## DOCUMENT EXCERPT
Studio album by Pink Fairies
- Released: May 1971
- Recorded: 1971
- Studio: Command Studios, London
- Length: 46:21
- Label: Polydor
- Producer: Pink Fairies, Neil Slaven

Pink Fairies chronology
|  | Never Never Land (1971) | What a Bunch of Sweeties (1972) |

= Never Never Land (Pink Fairies album) =

Never Never Land is the 1971 debut album by the UK underground group Pink Fairies.

Polydor Records commissioned the group to record a single, "The Snake"/"Do It", and were happy enough with the results to offer the group an album contract. A promotional film was recorded for the single on the set of Oliver!, but the single was omitted from this debut album. The b-side, "Do It", did appear but with added overdubs. "Do It" was later covered by the Henry Rollins Band on their Do It album.

## OBJECTIVE
Write out the Never Never Land article word for word, from "Polydor Records commissioned" to "Do It album.". Nothing in the listing is needed for the work on the Never Never Land article.

## DATA EXCERPT

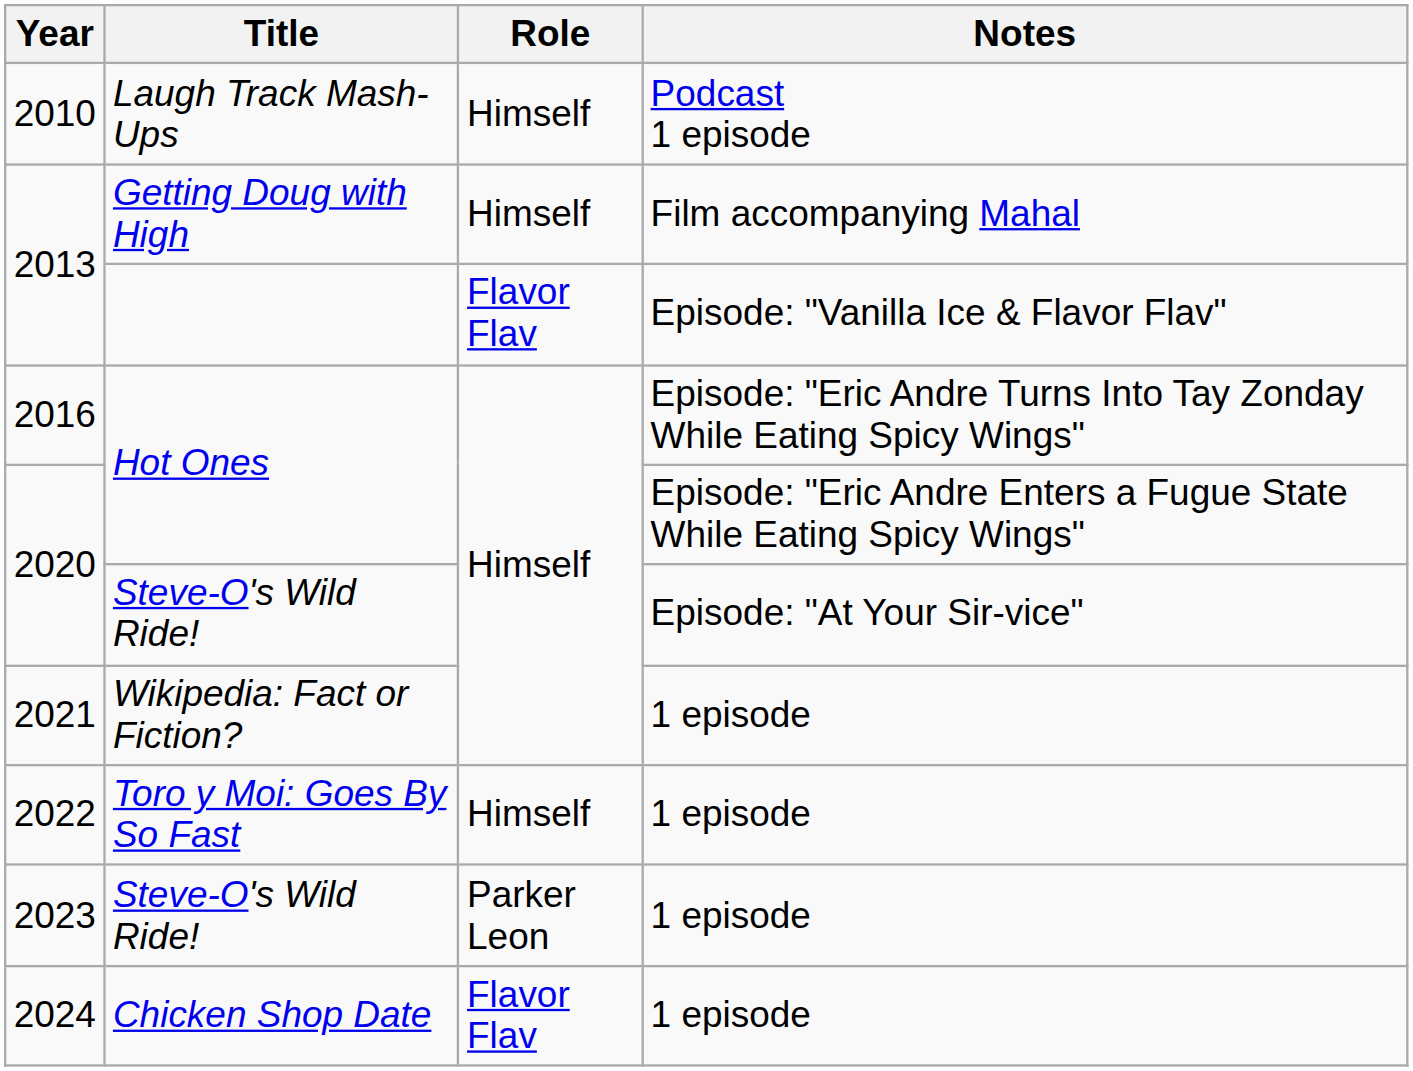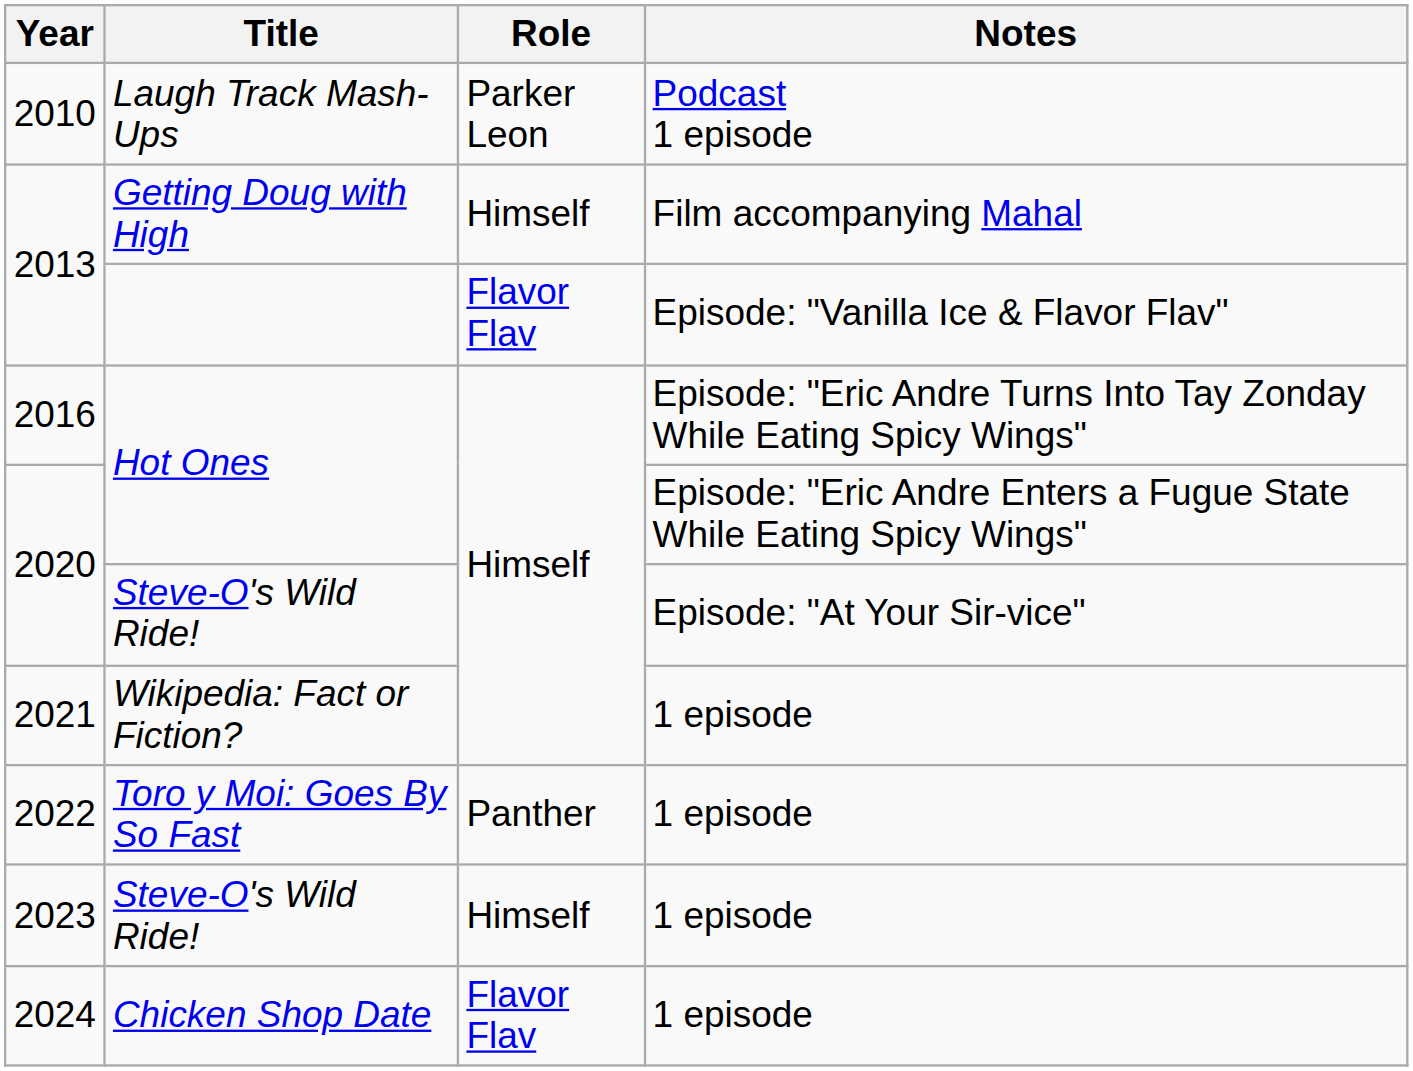2010 | Role: Himself -> Parker Leon
2022 | Role: Himself -> Panther
2023 | Role: Parker Leon -> Himself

## ANSWER TO THE TASK
Polydor Records commissioned the group to record a single, "The Snake"/"Do It", and were happy enough with the results to offer the group an album contract. A promotional film was recorded for the single on the set of Oliver!, but the single was omitted from this debut album. The b-side, "Do It", did appear but with added overdubs. "Do It" was later covered by the Henry Rollins Band on their Do It album.